– Привет.

Я потрогал ключи в кармане, будто ища среди них тот, что откроет дверь в прошлую неделю. Внезапно Лу внезапно шагнула вперед, и мир сузился до дрожи ее ресниц. Рука метнулась к моему воротнику, поправила его с наигранной небрежностью.

– Теперь приличный вид, – голос сорвался на фальцет.

Она пахла иначе – не миндалем, а чем-то острым, как осенний ветер. В глазах не осталось и следа от привычной колючей стены. Сейчас она смотрела на меня так, будто я был тем самым фонариком из детского шалаша, внезапно ожившим в кромешной тьме.

– Послушай, я… – начал я, и она втянула воздух, будто готовясь к удару.

– Поцелуй был лишним, – выпалила Лу, сжимая рукав плаща так, что побелели суставы. Но ее зрачки расширились, как у кошки, поймавшей солнечный зайчик.

– Да, – кивнул я, хотя язык тут же вспомнил тепло ее нижней губы, чуть прикушенной в момент, когда за спиной грохнул тот проклятый лис с комода.

– Случайность. Гормоны. Стресс, – сыпала она, но нога невольно шагнула ко мне, сокращая дистанцию до опасной.

Лжет.

В ее взгляде читалось то же, что и в пункте пятом списка: «Перестать бояться». Рука сама потянулась к ее локтю, но я резко перевел движение, поправив ремень портфеля.

– Забудем, – бросил я, отчеканив каждую букву, как гвоздь в крышку гроба.

– Забудем, – эхом отозвалась Лу, но губы ее дрогнули, будто повторяли другое слово.

Я сделал шаг в сторону, и тут она резко вдохнула – порывисто, сдавленно.

Остановился.

Обернулся.

Она стояла, сжимая в руках ключи, на которых болтался брелок-дракон – точь-в-точь как наклейка на ее машине.

– Ганс… – начало ее звучало как трещина в стекле.

Но тут на парковку с визгом тормозов въехала группа студентов, заполнив её смехом и шумом открывающихся дверей. Лу отпрянула, и её лицо мгновенно приняло безразличное выражение.

– У меня лекция, – пробормотала она, швырнув в меня последний взгляд – смесь боли и надежды.

Так и остался стоять на парковке, смотря, как Лу отдаляется всё дальше и дальше.







Глава 4. Мария-Луиза

Университетский коридор гудел, как растревоженный улей. Я шла, уткнувшись в экран телефона, будто сообщения могли спасти от реальности.

Внутри лавой растекалось переживание и осознание того, что мы поцеловались с Гансом.

Почему?

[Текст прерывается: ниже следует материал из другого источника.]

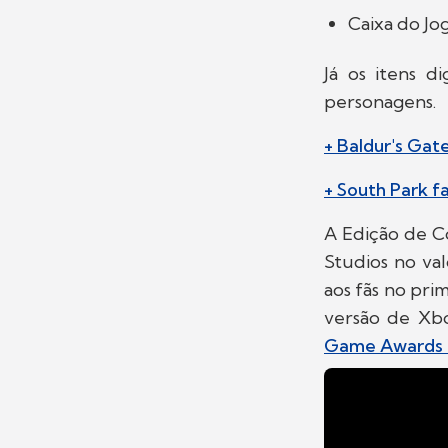
Caixa do Jog
Já os itens di
personagens.
+ Baldur's Gat
+ South Park f
A Edição de Co
Studios no val
aos fãs no pri
versão de Xb
Game Awards 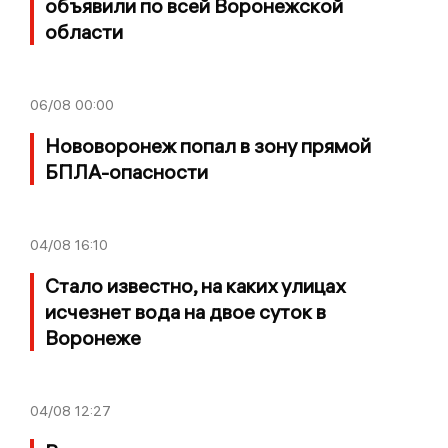
объявили по всей Воронежской
области
06/08
00:00
Нововоронеж попал в зону прямой
БПЛА-опасности
04/08
16:10
Стало известно, на каких улицах
исчезнет вода на двое суток в
Воронеже
04/08
12:27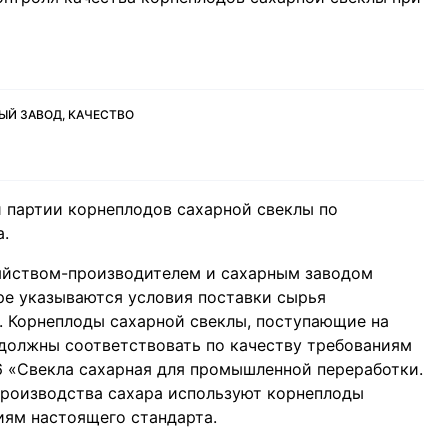
ЫЙ ЗАВОД, КАЧЕСТВО
 партии корнеплодов сахарной свеклы по
.
яйством-производителем и сахарным заводом
ре указываются условия поставки сырья
. Корнеплоды сахарной свеклы, поступающие на
 должны соответствовать по качеству требованиям
6 «Свекла сахарная для промышленной переработки.
 производства сахара используют корнеплоды
иям настоящего стандарта.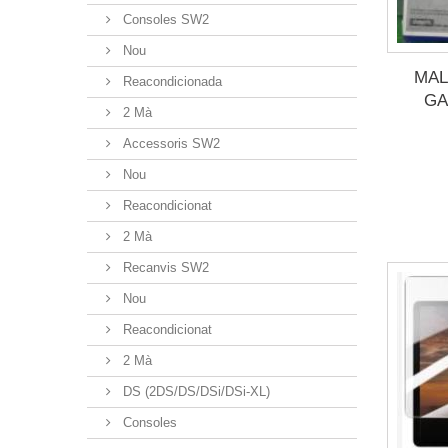
Consoles SW2
Nou
MAL
Reacondicionada
GA
2 Mà
Accessoris SW2
Nou
Reacondicionat
2 Mà
Recanvis SW2
Nou
Reacondicionat
2 Mà
DS (2DS/DS/DSi/DSi-XL)
Consoles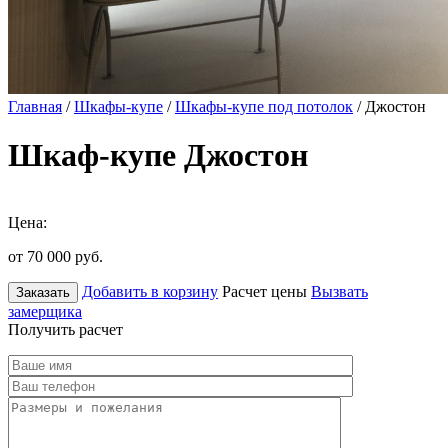
Главная
/
Шкафы-купе
/
Шкафы-купе под потолок
/ Джостон
Шкаф-купе Джостон
Цена:
от 70 000
руб.
Добавить в корзину
Расчет цены
Вызвать
Заказать
замерщика
Получить расчет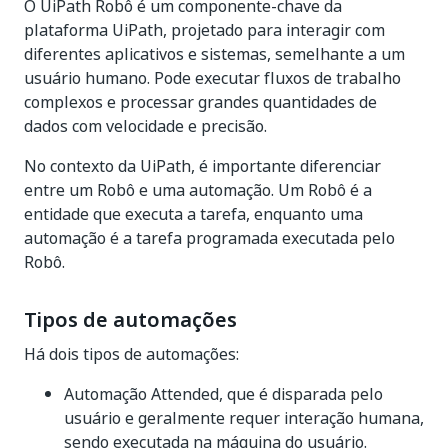
O UiPath Robô é um componente-chave da
plataforma UiPath, projetado para interagir com
diferentes aplicativos e sistemas, semelhante a um
usuário humano. Pode executar fluxos de trabalho
complexos e processar grandes quantidades de
dados com velocidade e precisão.
No contexto da UiPath, é importante diferenciar
entre um Robô e uma automação. Um Robô é a
entidade que executa a tarefa, enquanto uma
automação é a tarefa programada executada pelo
Robô.
Tipos de automações
Há dois tipos de automações:
Automação Attended, que é disparada pelo
usuário e geralmente requer interação humana,
sendo executada na máquina do usuário.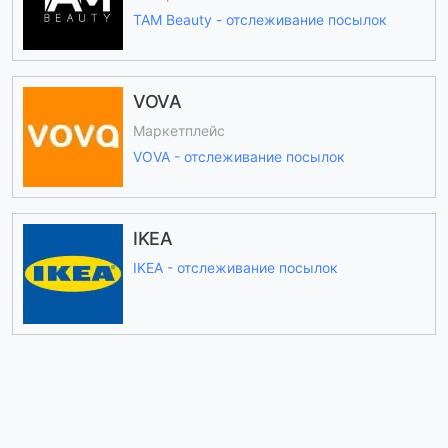
TAM Beauty - отслеживание посылок
VOVA
Маркетплейс
VOVA - отслеживание посылок
IKEA
IKEA - отслеживание посылок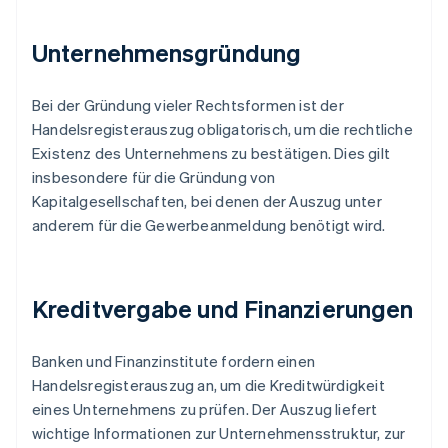
Unternehmensgründung
Bei der Gründung vieler Rechtsformen ist der
Handelsregisterauszug obligatorisch, um die rechtliche
Existenz des Unternehmens zu bestätigen. Dies gilt
insbesondere für die Gründung von
Kapitalgesellschaften, bei denen der Auszug unter
anderem für die Gewerbeanmeldung benötigt wird.
Kreditvergabe und Finanzierungen
Banken und Finanzinstitute fordern einen
Handelsregisterauszug an, um die Kreditwürdigkeit
eines Unternehmens zu prüfen. Der Auszug liefert
wichtige Informationen zur Unternehmensstruktur, zur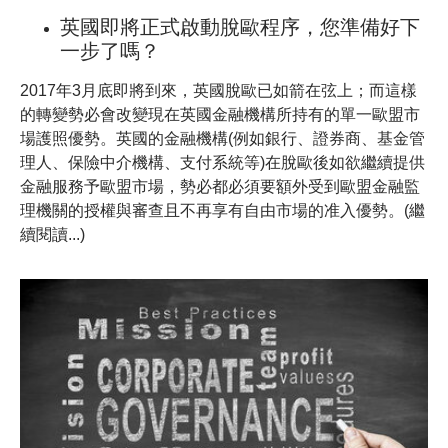
英國即將正式啟動脫歐程序，您準備好下
一步了嗎？
2017年3月底即將到來，英國脫歐已如箭在弦上；而這樣
的轉變勢必會改變現在英國金融機構所持有的單一歐盟市
場護照優勢。英國的金融機構(例如銀行、證券商、基金管
理人、保險中介機構、支付系統等)在脫歐後如欲繼續提供
金融服務予歐盟市場，勢必都必須要額外受到歐盟金融監
理機關的授權與審查且不再享有自由市場的准入優勢。(繼
續閱讀...)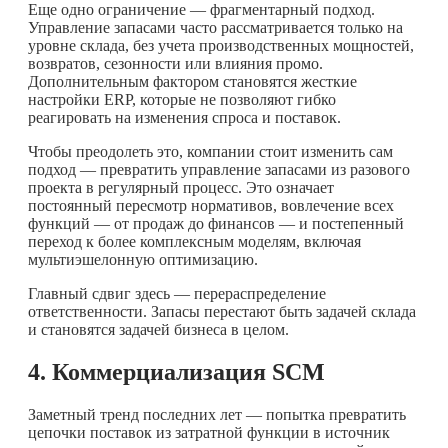
Еще одно ограничение — фрагментарный подход.
Управление запасами часто рассматривается только на
уровне склада, без учета производственных мощностей,
возвратов, сезонности или влияния промо.
Дополнительным фактором становятся жесткие
настройки ERP, которые не позволяют гибко
реагировать на изменения спроса и поставок.
Чтобы преодолеть это, компании стоит изменить сам
подход — превратить управление запасами из разового
проекта в регулярный процесс. Это означает
постоянный пересмотр нормативов, вовлечение всех
функций — от продаж до финансов — и постепенный
переход к более комплексным моделям, включая
мультиэшелонную оптимизацию.
Главный сдвиг здесь — перераспределение
ответственности. Запасы перестают быть задачей склада
и становятся задачей бизнеса в целом.
4. Коммерциализация SCM
Заметный тренд последних лет — попытка превратить
цепочки поставок из затратной функции в источник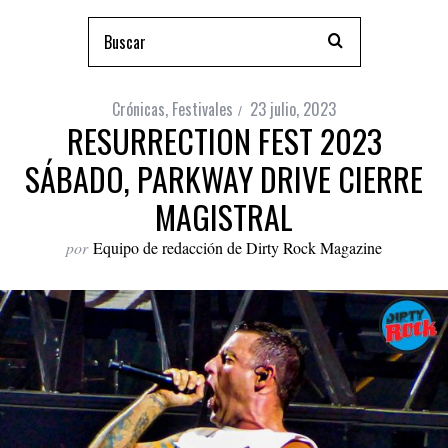
Crónicas
,
Festivales
23 julio, 2023
RESURRECTION FEST 2023
SÁBADO, PARKWAY DRIVE CIERRE
MAGISTRAL
por
Equipo de redacción de Dirty Rock Magazine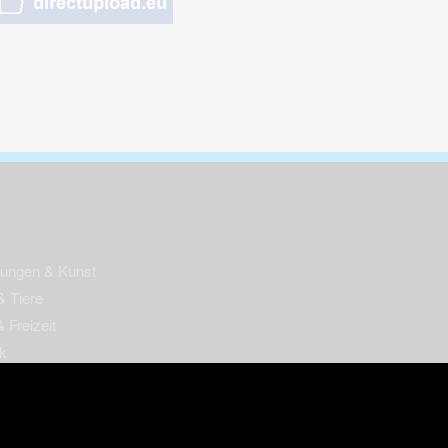
nungen & Kunst
& Tiere
 Freizeit
k
per
ges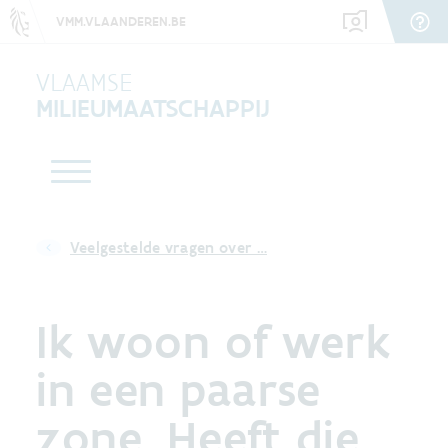
VMM.VLAANDEREN.BE
VLAAMSE
MILIEUMAATSCHAPPIJ
Veelgestelde vragen over …
Ik woon of werk
in een paarse
zone. Heeft die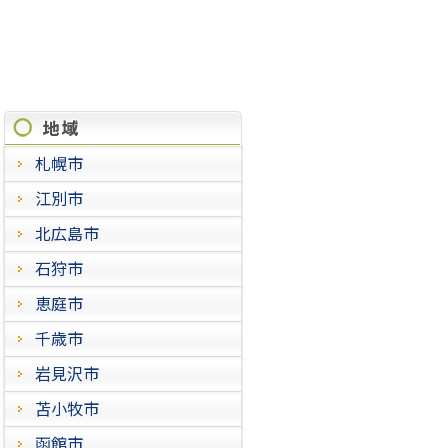
施工実績
札幌市
江別市
北広島市
石狩市
恵庭市
千歳市
岩見沢市
苫小牧市
函館市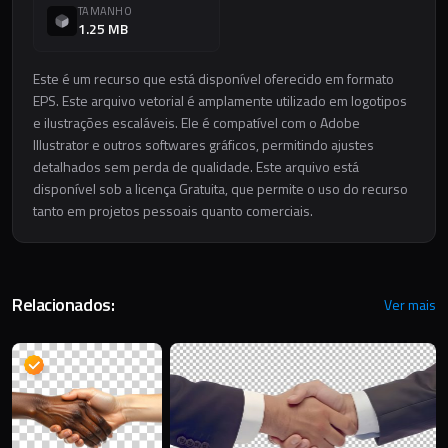
TAMANHO
1.25 MB
Este é um recurso que está disponível oferecido em formato
EPS. Este arquivo vetorial é amplamente utilizado em logotipos
e ilustrações escaláveis. Ele é compatível com o Adobe
Illustrator e outros softwares gráficos, permitindo ajustes
detalhados sem perda de qualidade. Este arquivo está
disponível sob a licença Gratuita, que permite o uso do recurso
tanto em projetos pessoais quanto comerciais.
Relacionados:
Ver mais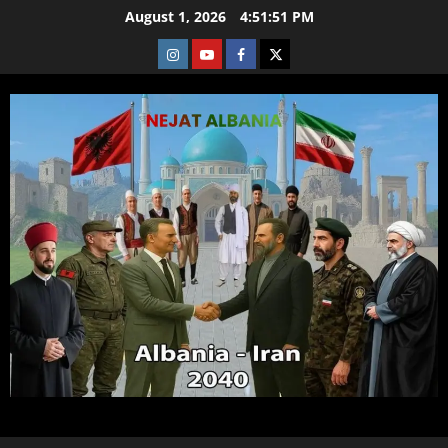
Skip
August 1, 2026
4:51:51 PM
to
Instagram
Youtube
Facebook
X
content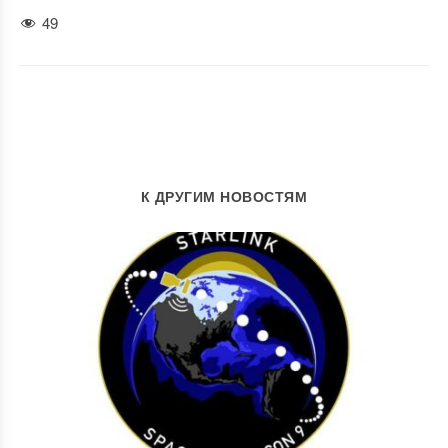
49
К ДРУГИМ НОВОСТЯМ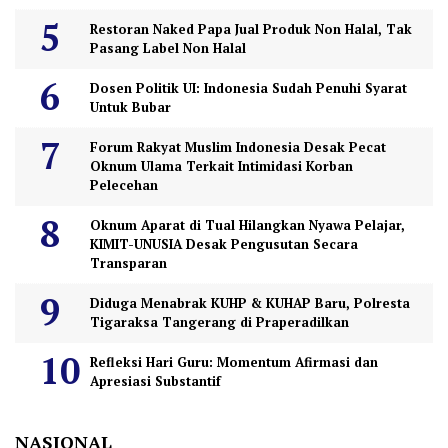
Restoran Naked Papa Jual Produk Non Halal, Tak
Pasang Label Non Halal
Dosen Politik UI: Indonesia Sudah Penuhi Syarat
Untuk Bubar
Forum Rakyat Muslim Indonesia Desak Pecat
Oknum Ulama Terkait Intimidasi Korban
Pelecehan
Oknum Aparat di Tual Hilangkan Nyawa Pelajar,
KIMIT-UNUSIA Desak Pengusutan Secara
Transparan
Diduga Menabrak KUHP & KUHAP Baru, Polresta
Tigaraksa Tangerang di Praperadilkan
Refleksi Hari Guru: Momentum Afirmasi dan
Apresiasi Substantif
NASIONAL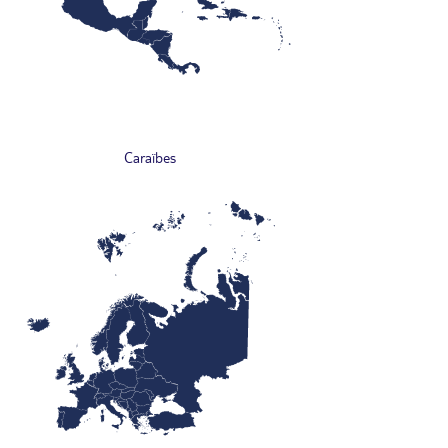
Caraïbes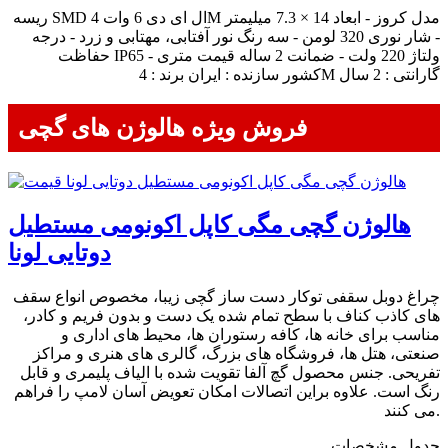
ریسه SMD ال ای دی 6 وات 4M مدل کروز - ابعاد 14 × 7.3 میلیمتر
- شار نوری 320 لومن - سه رنگ نور آفتابی، مهتابی و زرد - درجه
حفاظت IP65 - ولتاژ 220 ولت - ضمانت 2 ساله قیمت متری
کشور سازنده : ایران برند : 4M گارانتی : 2 سال
فروش ویژه هالوژن های گچی
هالوژن گچی مگی کاپل اکونومی مستطیل
دوتایی لونا
چراغ دوبل سقفی توکار دست ساز گچی زیبا، مخصوص انواع سقف
های کاذب کناف با سطح تمام شده یک دست و بدون فریم و کادر،
مناسب برای خانه ها، کافه رستوران ها، محیط های اداری و
صنعتی، هتل ها، فروشگاه های بزرگ، گالری های هنری و مراکز
تفریحی. جنس محصول گچ آلفا تقویت شده با الیاف پلیمری و قابل
رنگ است. علاوه براین اتصالات امکان تعویض آسان لامپ را فراهم
می کنند.
جدول مشخصات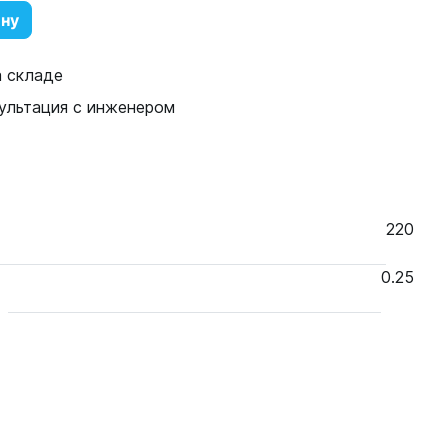
ину
а складе
ультация с инженером
220
0.25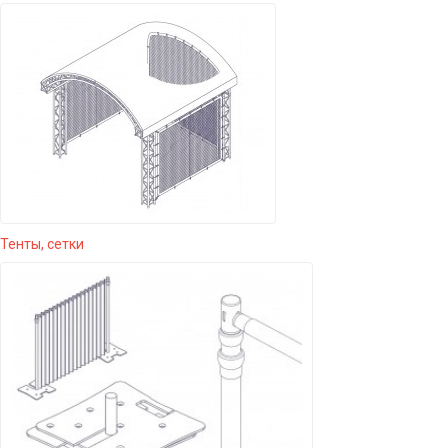
Тенты, сетки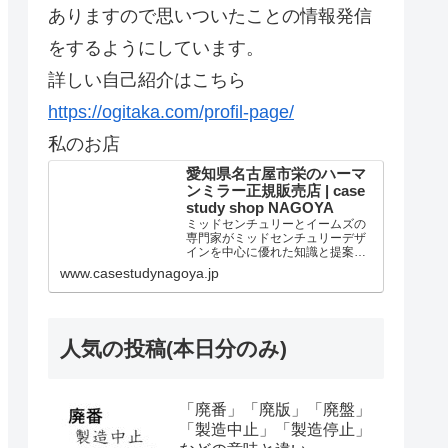
ありますので思いついたことの情報発信
をするようにしています。
詳しい自己紹介はこちら
https://ogitaka.com/profil-page/
私のお店
愛知県名古屋市栄のハーマ
ンミラー正規販売店 | case
study shop NAGOYA
ミッドセンチュリーとイームズの
専門家がミッドセンチュリーデザ
インを中心に優れた知識と提案を
しています。個人法人問わずアー
www.casestudynagoya.jp
ロンチェア リマスタードのご購入
は当店が最高です。愛知県名古屋
市のハーマンミラー正規販売代理
店。
人気の投稿(本日分のみ)
「廃番」「廃版」「廃盤」
「製造中止」「製造停止」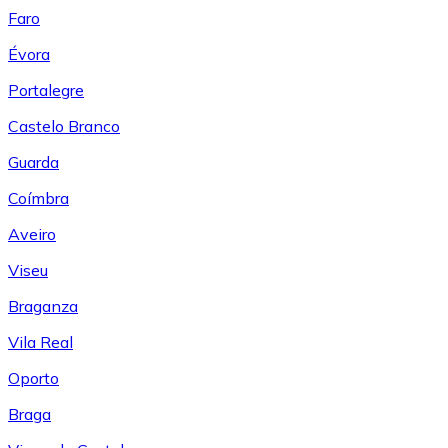
Faro
Évora
Portalegre
Castelo Branco
Guarda
Coímbra
Aveiro
Viseu
Braganza
Vila Real
Oporto
Braga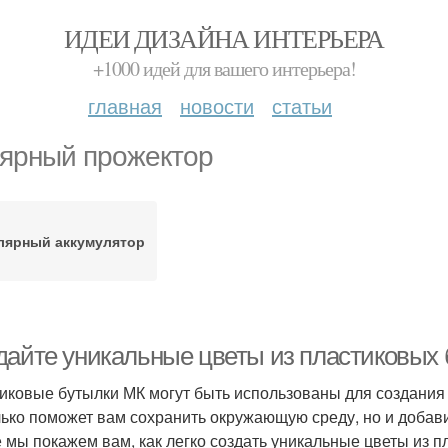
ИДЕИ ДИЗАЙНА ИНТЕРЬЕРА
+1000 идей для вашего интерьера!
главная
новости
статьи
ярный прожектор
лярный аккумулятор
дайте уникальные цветы из пластиковых
иковые бутылки МК могут быть использованы для создания 
лько поможет вам сохранить окружающую среду, но и добави
е мы покажем вам, как легко создать уникальные цветы из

Что между нами произошло?

Я не могла найти внятный ответ в своей голове, и уж тем более в глазах Ганса. Когда я завернула за угол, то остановилась и вздрогнула. Он уже стоял у аудитории 307 – Ганс, прислонившийся к стене так же, как в пятнадцать лет прислонялся к косяку моей комнаты, когда просил помочь с алгеброй. Его пальцы нервно перебирали страницы конспекта.

Те же пальцы, что впивались мне в спину в субботу.

Я замерла, чувствуя, как жар поднимается от шеи к щекам. Он поднял взгляд – и мир сузился до трещины стены позади него, до капли пота на виске, до того едва заметного шрама над бровью, оставшегося после нашей детской драки на заднем дворе…

Ноги сами понесли меня к Гансу, хотя я больше всего хотела развернуться и убежать прочь, скрывая стыдливость того дня.

Ганс вёл себя как обычно – отстранённо и сдержанно. Но теперь я видела в его взгляде нечто, похожее на мольбу о помощи, отчего сердце внутри странно ёкало.

Но этот взгляд… Ганс смотрел так, будто бы пытался испепелить внутри меня дыру.

– Ганс… – сорвалось с моих уст прежде, чем я успела подумать.

– Да?

Я не могла выразить ничего внятного, только мычала и запиналась. Слова не хотели вырваться наружу, словно боялись, что меня осудят. Но кто? Ганс сам поцеловал меня. Я до сих пор нахожусь в необъяснимых мне чувствах к нему, и к себе, и ко всему миру.